Circassia

Circassia sərkăshˈēə [key], historic region, encompassing roughly the area between the Black Sea, the Kuban River, and the Caucasus, now largely the Krasnodar Territory of SE European Russia. The Circassians are a Muslim people, whose Russian name is Cherkess and whose native name is Adygey. They are now officially classified in Russia as three peoples: the Kabards, in the Kabardino-Balkar Republic; the Circassians or Cherkess, in the Karachay-Cherkess Republic; and the Adygey, in the Adygey Republic. The term Circassian has sometimes been incorrectly applied to all the mountain peoples of the N Caucasus.

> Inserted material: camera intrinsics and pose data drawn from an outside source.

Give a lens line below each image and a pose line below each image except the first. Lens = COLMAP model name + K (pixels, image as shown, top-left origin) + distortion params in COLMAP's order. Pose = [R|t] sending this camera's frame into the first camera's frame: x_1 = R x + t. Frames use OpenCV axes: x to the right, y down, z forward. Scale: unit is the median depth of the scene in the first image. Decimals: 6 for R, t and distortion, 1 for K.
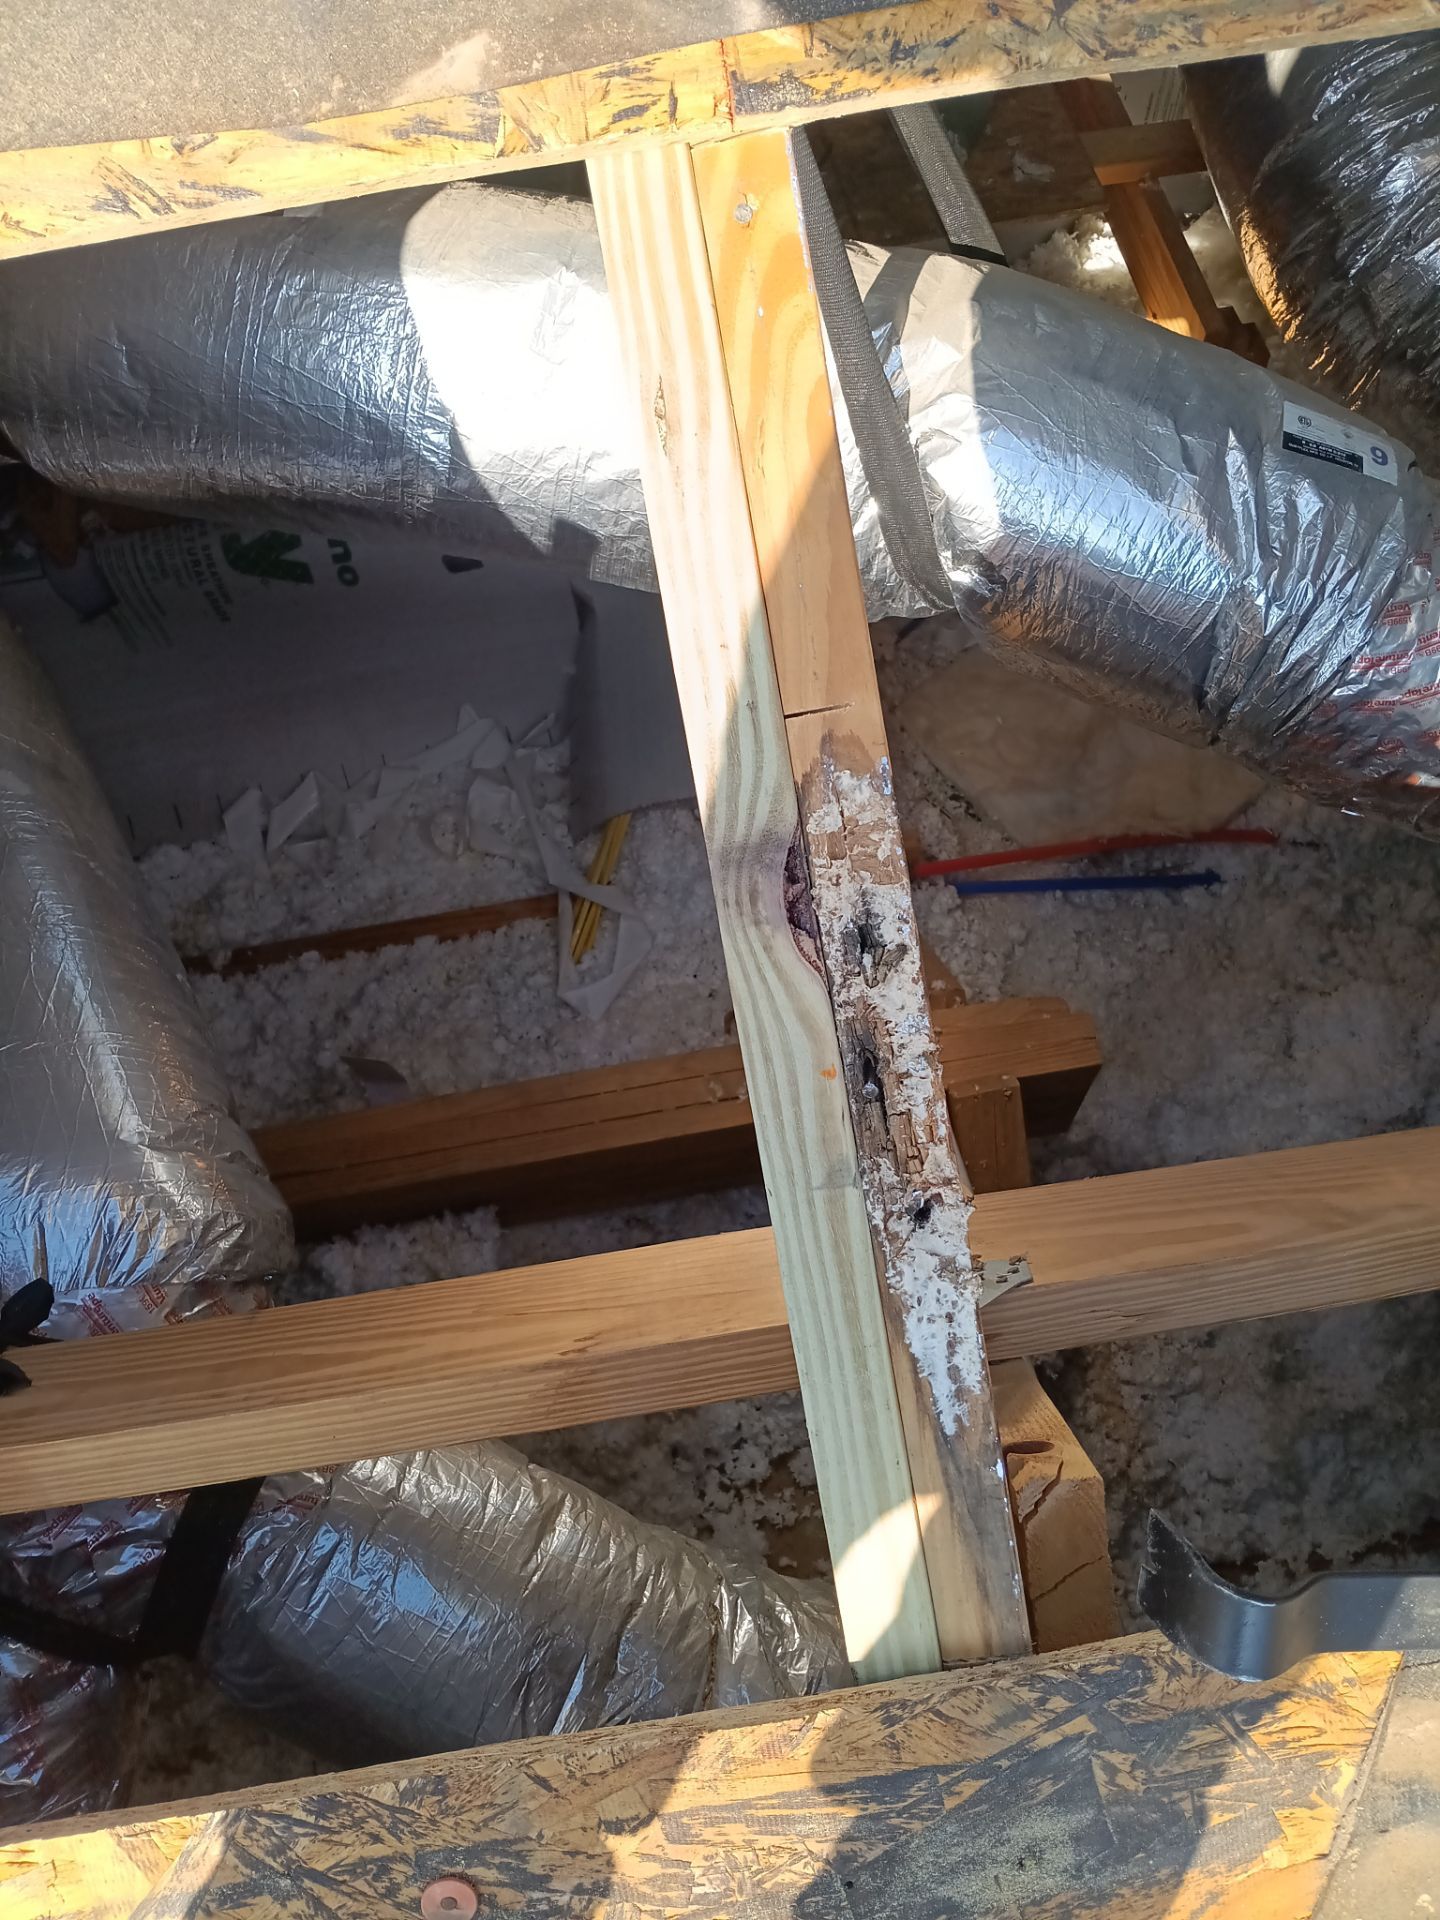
lens RADIAL K [[1442.2, 0, 694.0], [0, 1442.2, 956.0], [0, 0, 1]] dist [0.064098, -0.137948]
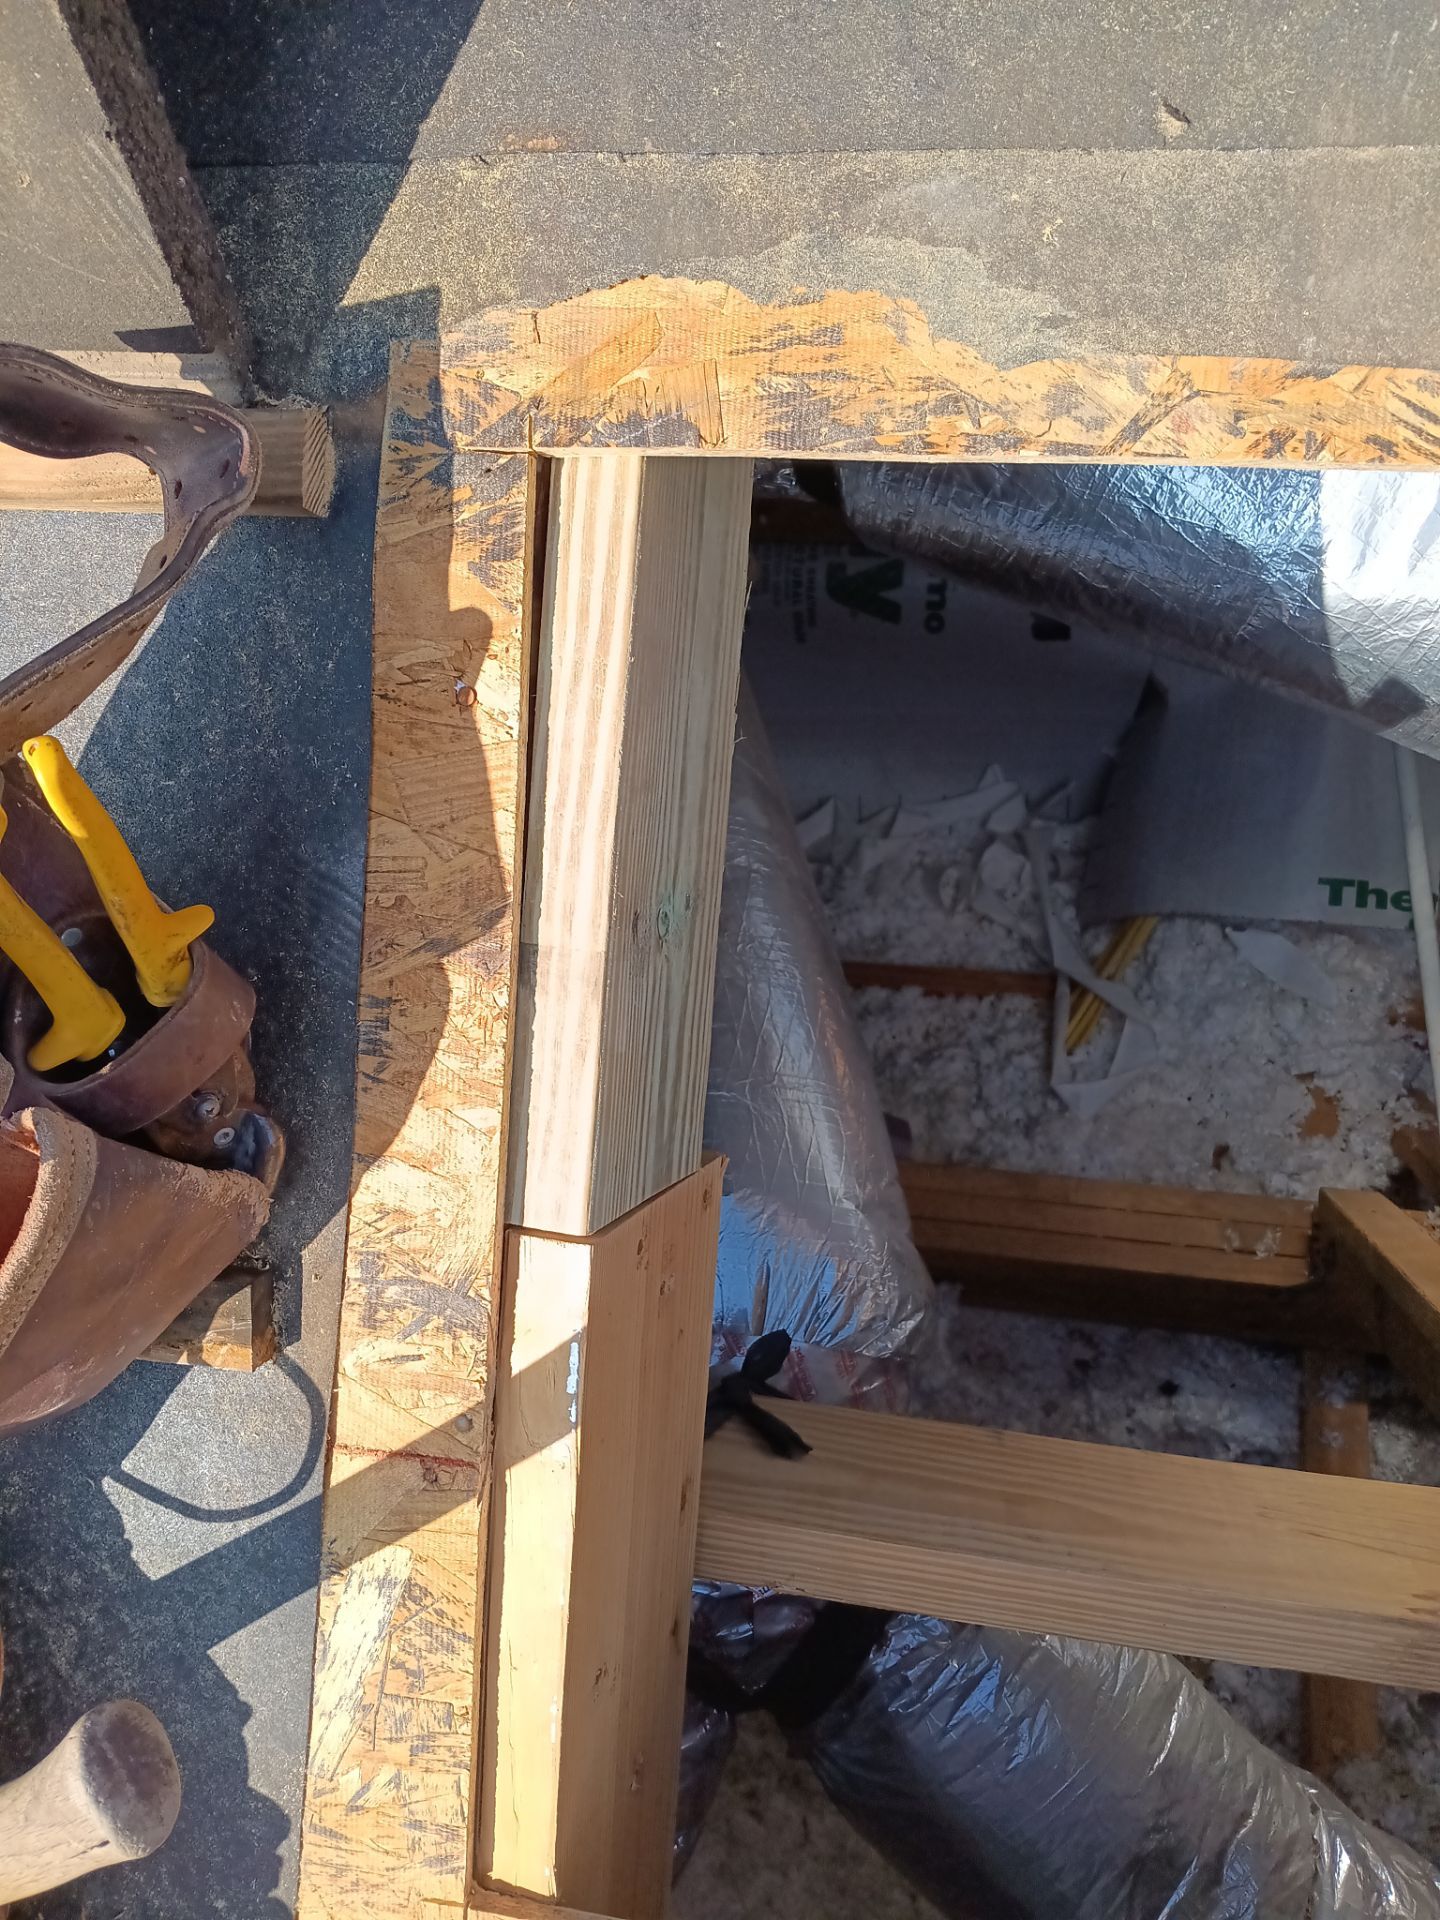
lens RADIAL K [[1442.2, 0, 709.7], [0, 1442.2, 950.7], [0, 0, 1]] dist [0.064098, -0.137948]
pose [[0.953527, 0.239465, -0.182873, -0.151914], [-0.241921, 0.970253, 0.009097, -0.013256], [0.179612, 0.035566, 0.983094, -0.007180]]
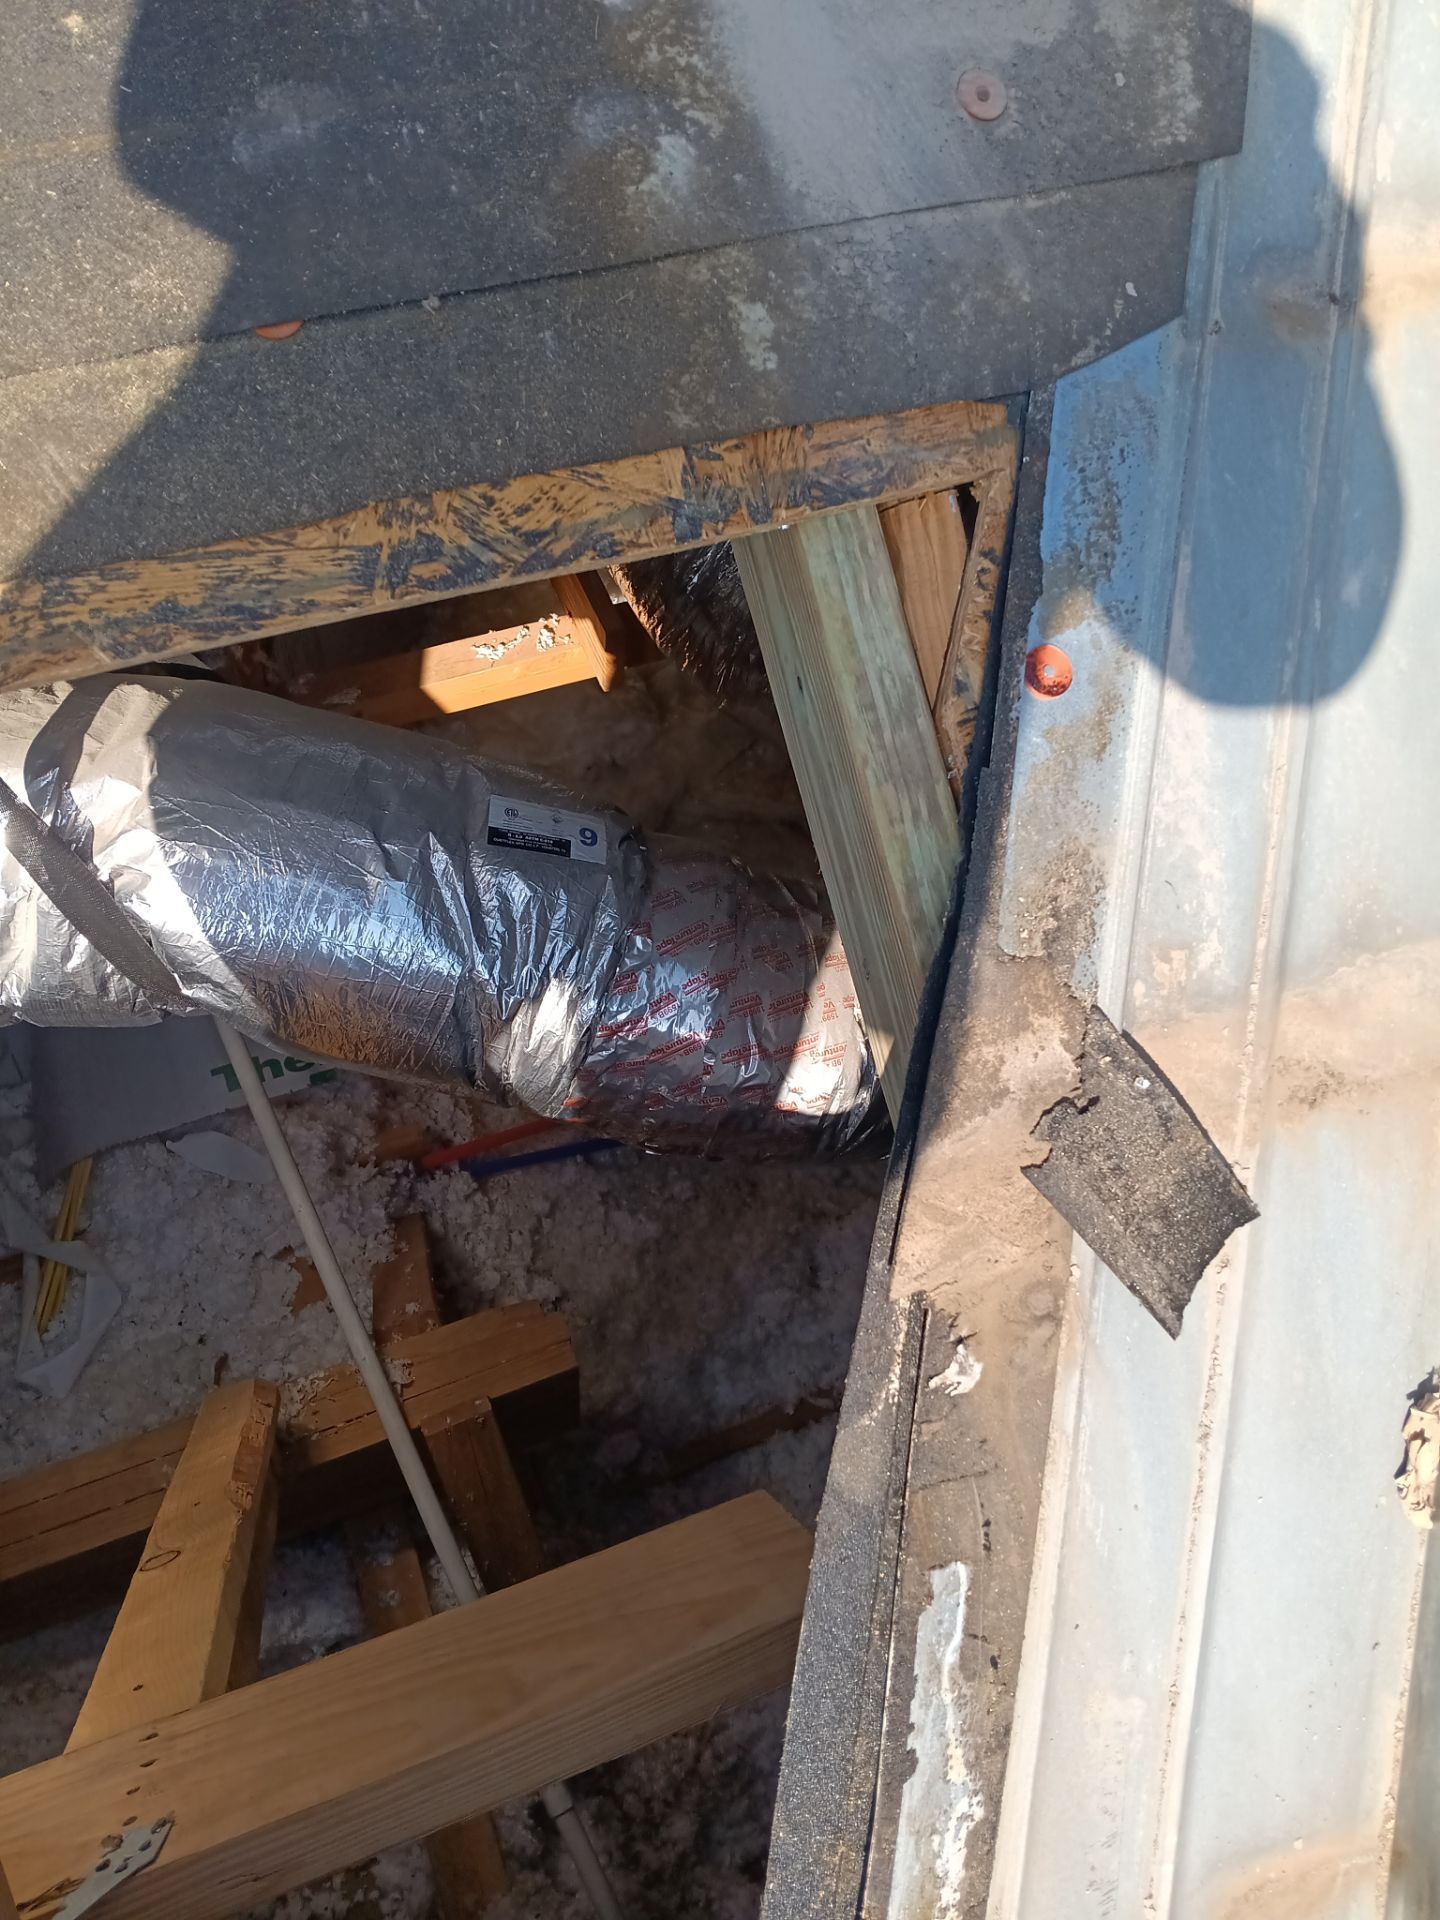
lens RADIAL K [[1442.2, 0, 687.3], [0, 1442.2, 968.2], [0, 0, 1]] dist [0.064098, -0.137948]
pose [[0.968626, -0.123285, 0.215789, 0.145594], [0.149606, 0.982588, -0.110172, -0.059881], [-0.198449, 0.138999, 0.970205, -0.007426]]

Known in antiquity, they inhabited the western side of the Caucasus and the Crimea and were known to the Greeks as the Zyukhoy. They were Christianized in the 6th cent. a.d. but adopted Islam in the 17th cent. after coming under the rule of the Ottoman Empire. In 1829 the Ottoman Turks were forced to cede Circassia to Russia. At this time the Circassians occupied almost the entire area between the main Caucasian range, the Kuban River, and the Black Sea. In the many Russo-Turkish wars in the first half of the 19th cent., the Circassians bitterly fought the Russians. After the Russian conquest of the area, hundreds of thousands of Circassians were deported or fled to Turkey (1861–64). Circassian women were reputed to be great beauties, and many were sold into slavery in Turkey. The vast majority of Circassians now live in Turkey. In addition to the Turkish and Russian Circassians, there are smaller populations in Syria, Jordan, Germany, and elsewhere.